Example: RowID 4 has 'A' and the nearest predecessor is in RowID 2. Between RowID 2 and RowID 4 we have one Call 'B', so we count 1.
Is there an elegant and performant way to do this with ANSI SQL?
I would approach this by first finding the rowid of the previous "A" value. Then count the number of values in-between.
The following query implements this logic using correlated subqueries:
select t.*,
(case when t.call = 'A'
then (select count(*)
from table t3
where t3.id < t.id and t3.id > prevA
)
end) as InBetweenCount
from (select t.*,
(select max(rowid)
from table t2
where t2.call = 'A' and t2.rowid < t.rowid
) as prevA
from table t
) t;
If you know that rowid is sequential with no gaps, you can just use subtraction instead of a subquery for the calculation in the outer query.
You could use a query to find the previous Call = A row.

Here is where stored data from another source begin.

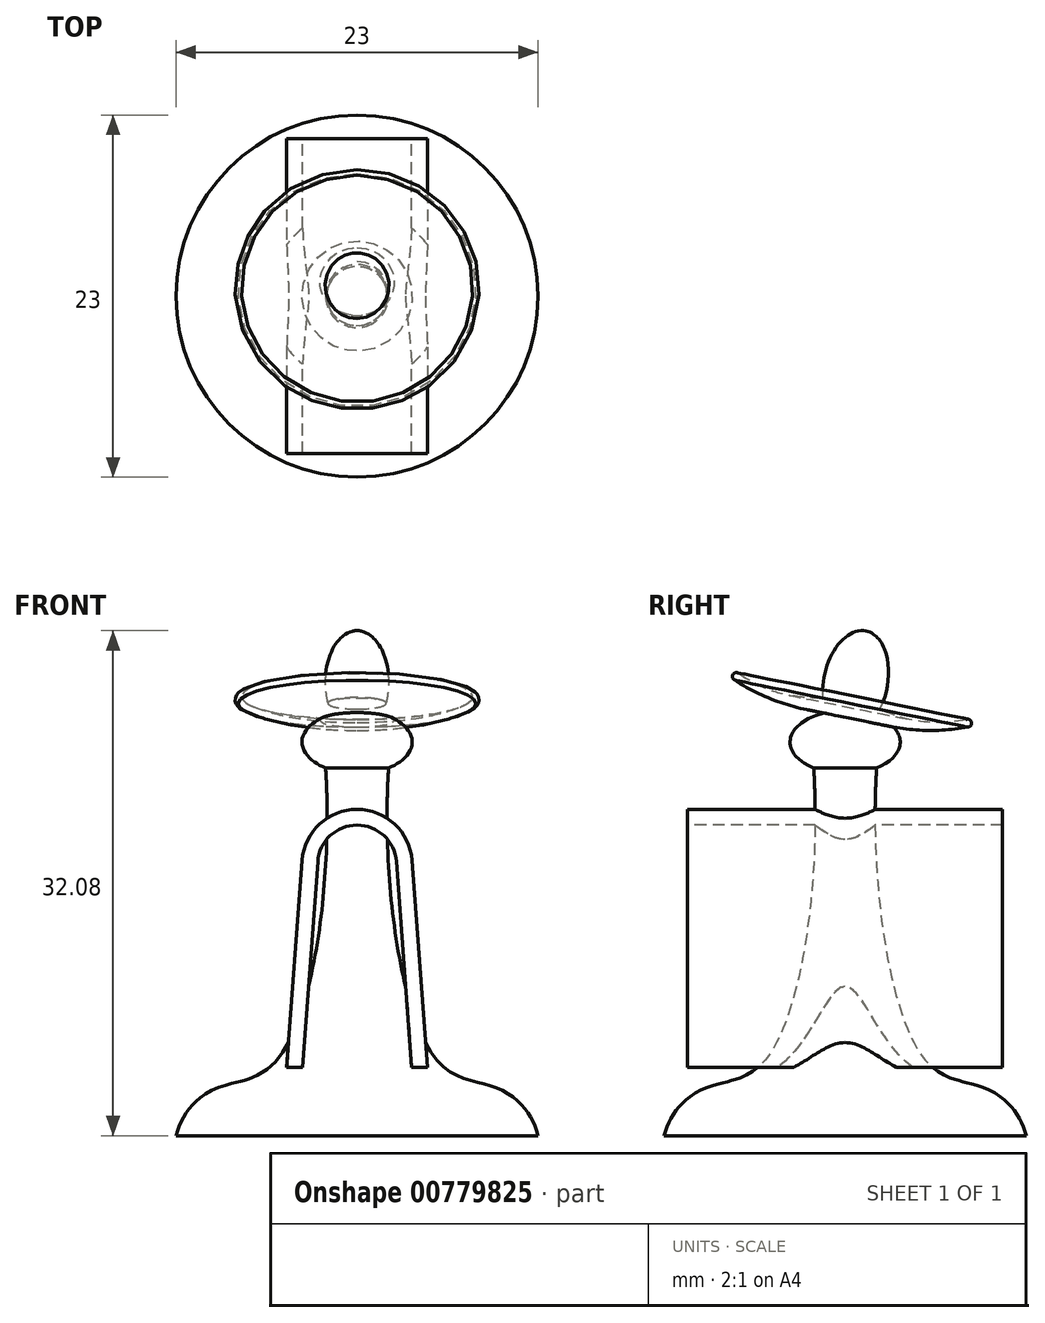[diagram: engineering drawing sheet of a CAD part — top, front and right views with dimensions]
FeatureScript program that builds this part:
annotation { "Feature Type Name" : "Feature", "Feature Type Description" : "" }
export const myFeature = defineFeature(function(context is Context, id is Id, definition is map)
    precondition{}
    {
        {
            var Q0;
            Q0=qCreatedBy(makeId("Front.planeOp"),FACE);
            var sketch = newSketch(context, id + "F0", { "sketchPlane" : qUnion([Q0])});
            skLineSegment(sketch, "E0", {"start": v(0, 0) * mm, "end": v(0, 27) * mm});
            skEllipticalArc(sketch, "E1", {});
            skLineSegment(sketch, "E2", {"start": v(0, 0) * mm, "end": v(11.5, 0) * mm});
            skLineSegment(sketch, "E3.0", {"start": v(2, 0) * mm, "end": v(2, 25) * mm, "construction": true});
            skFitSpline(sketch, "E4", {"points": [v(2, 23.36) * mm, v(5.13, 4.74) * mm, v(8.7, 3.1) * mm, v(10.7, 1.65) * mm, v(11.5, 0) * mm], "startDerivative": vector(-2.9, -44.3) * mm, "endDerivative": vector(3.99, -13.24) * mm});
            const initialGuessF0  = {"E1": [0, 0.025, 1, 0, 0.0035, 0.002, 5.3206345592948985, 1.5707963267948966]};
            skSetInitialGuess(sketch, initialGuessF0);
            skSolve(sketch);
        }
        {
            var Q0;
            Q0=makeQuery(id+"F0.imprint","IMPRINT",FACE,{"disambiguationData":[TD([[makeQuery(id+"F0.imprint","IMPRINT",EDGE,{"derivedFrom":sQuery(id+"F0.wireOp",EDGE,"E0")}),-1.0]])]});
            var Q1;
            Q1=sQuery(id+"F0.wireOp",EDGE,"E0");
            revolve(context, id + "F1", {"entities" : qUnion([Q0]), "axis" : qUnion([Q1]), "revolveType" : RevolveType.FULL});
        }
        {
            var Q0;
            Q0=qCreatedBy(makeId("Front.planeOp"),FACE);
            var sketch = newSketch(context, id + "F2", { "sketchPlane" : qUnion([Q0])});
            skLineSegment(sketch, "E5.0", {"start": v(0, 0) * mm, "end": v(0, 14.73) * mm, "construction": true});
            skArc(sketch, "E6", {"start": v(3.5, 17.49) * mm, "mid": v(2.38, 19.8) * mm, "end": v(0, 20.73) * mm});
            skLineSegment(sketch, "E7", {"start": v(3.47, 4.35) * mm, "end": v(4.47, 4.35) * mm});
            skLineSegment(sketch, "E8", {"start": v(3.5, 17.49) * mm, "end": v(4.47, 4.35) * mm});
            skLineSegment(sketch, "E9.0", {"start": v(2.5, 17.41) * mm, "end": v(3.47, 4.27) * mm});
            skArc(sketch, "E10", {"start": v(2.5, 17.41) * mm, "mid": v(1.7, 19.06) * mm, "end": v(0, 19.73) * mm});
            skLineSegment(sketch, "E11.trimOffspring", {"start": v(0, 19.73) * mm, "end": v(0, 27) * mm, "construction": true});
            skPoint(sketch, "E12.orphan", {"position": v(0, 4.35) * mm});
            skPoint(sketch, "E13.orphan", {"position": v(8.94, 4.35) * mm});
            skLineSegment(sketch, "E14.MirrorCS", {"start": v(-2.5, 17.41) * mm, "end": v(-3.47, 4.27) * mm});
            skLineSegment(sketch, "E15.MirrorCS", {"start": v(-3.47, 4.35) * mm, "end": v(-4.47, 4.35) * mm});
            skLineSegment(sketch, "E16.MirrorCS", {"start": v(-3.5, 17.49) * mm, "end": v(-4.47, 4.35) * mm});
            skArc(sketch, "E17.MirrorCS", {"start": v(-3.5, 17.49) * mm, "mid": v(-2.38, 19.8) * mm, "end": v(0, 20.73) * mm});
            skArc(sketch, "E18.MirrorCS", {"start": v(-2.5, 17.41) * mm, "mid": v(-1.7, 19.06) * mm, "end": v(0, 19.73) * mm});
            skSolve(sketch);
        }
        {
            var Q0;
            Q0=makeQuery(id+"F2.imprint","IMPRINT",FACE,{"disambiguationData":[TD([[makeQuery(id+"F2.imprint","IMPRINT",EDGE,{"derivedFrom":sQuery(id+"F2.wireOp",EDGE,"E6")}),1.0]])]});
            extrude(context, id + "F3", {"entities" : qUnion([Q0]), "operationType" : NewBodyOperationType.ADD, "endBound" : BoundingType.SYMMETRIC, "depth" : 20 * mm, "offsetDistance" : 25 * mm, "hasDraft" : true, "draftAngle" : 0 * degree});
        }
        {
            var Q0;
            Q0=qCreatedBy(makeId("Right.planeOp"),FACE);
            var sketch = newSketch(context, id + "F4", { "sketchPlane" : qUnion([Q0])});
            skLineSegment(sketch, "E19", {"start": v(0, 25.51) * mm, "end": v(1.32, 32.06) * mm});
            skPoint(sketch, "E20.startSnap0", {"position": v(0.66, 28.79) * mm});
            skEllipticalArc(sketch, "E21", {});
            skArc(sketch, "E22", {"start": v(-7, 28.93) * mm, "mid": v(-4.25, 27.56) * mm, "end": v(-1.25, 26.88) * mm});
            skArc(sketch, "E23", {"start": v(-6.72, 29.33) * mm, "mid": v(-4.2, 28.13) * mm, "end": v(-1.43, 27.83) * mm});
            skArc(sketch, "E24", {"start": v(-6.72, 29.33) * mm, "mid": v(-7.12, 29.3) * mm, "end": v(-7, 28.93) * mm});
            skEllipticalArc(sketch, "E25.trimOffspring", {});
            const initialGuessF4  = {"E21": [0.0006584447692148367, 0.028786322101950645, 0.19732019905613693, 0.980339093908045, 0.0033369354600514783, 0.002027530294423876, 0, 1.9871585271084258], "E25.trimOffspring": [0.0006584447692148367, 0.028786322101950645, 0.19732019905613693, 0.980339093908045, 0.0033369354600514783, 0.002027530294423876, 2.3110236064606444, 3.141592653589793]};
            skSetInitialGuess(sketch, initialGuessF4);
            skSolve(sketch);
        }
        {
            var Q0;
            Q0=makeQuery(id+"F4.imprint","IMPRINT",FACE,{"disambiguationData":[TD([[makeQuery(id+"F4.imprint","IMPRINT",EDGE,{"derivedFrom":sQuery(id+"F4.wireOp",EDGE,"E19")}),1.0]])]});
            var Q1;
            Q1 = qConstructionFilter(qBodyType(qCreatedBy(id + "F4" ,EDGE), BodyType.WIRE), ConstructionObject.NO);
            var Q2;
            Q2=sQuery(id+"F4.wireOp",EDGE,"E19");
            revolve(context, id + "F5", {"operationType" : NewBodyOperationType.ADD, "surfaceOperationType" : NewSurfaceOperationType.ADD, "entities" : qUnion([Q0]), "surfaceEntities" : qUnion([Q1]), "axis" : qUnion([Q2]), "revolveType" : RevolveType.FULL});
        }
    });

Then, you could count the number of rows between that row and the current row:
select RowID
, `Call`
, (
select count(*)
from YourTable t2
where RowID < t1.RowID
and RowID > coalesce(
(
select RowID
from YourTable t3
where `Call` = 'A'
and RowID < t1.RowID
order by
RowID DESC
limit 1
),0)
)
from YourTable t1
Example at SQL Fiddle.
Here is another solution using window functions:
with flagged as (
select *,
case
when call = 'A' and lead(call) over (order by rowid) <> 'A' then 'end'
when call = 'A' and lag(call) over (order by rowid) <> 'A' then 'start'
end as change_flag
from calls
)
select t1.rowid,
t1.call,
case
when change_flag = 'start' then rowid - (select max(t2.rowid) from flagged t2 where t2.change_flag = 'end' and t2.rowid < t1.rowid) - 1
when call = 'A' then 0
end as desiredout
from flagged t1
order by rowid;
The CTE first marks the start and end of each "A"-Block and the final select then uses these markers to get the difference between the start of one block and the end of the previous one.
If the rowid is not gapless, you can easily add a gapless rownumber inside the CTE to calculate the difference.
I'm not sure about the performance though. I wouldn't be surprised if Gordon's answer is faster.
SQLFiddle example: http://sqlfiddle.com/#!15/e1840/1
Believe it or not, this will be pretty fast if the two columns are indexed.
select r1.RowID, r1.CallID, isnull( R1.RowID - R2.RowID - 1, 0 ) as DesiredOut
from RollCall R1
left join RollCall R2
on R2.RowID =(
select max( RowID )
from RollCall
where RowID < R1.RowID
and CallID = 'A')
and R1.CallID = 'A';
Here is the Fiddle.
You could do something like that:
SELECT a.rowid - b.rowid
FROM table as a,
(SELECT rowid FROM table where rowid < a.rowid order by rowid) as b
WHERE <something>
ORDER BY a.rowid
As I cannot say which DBMS you are using this is more kind of pseudo code which could work based on your system.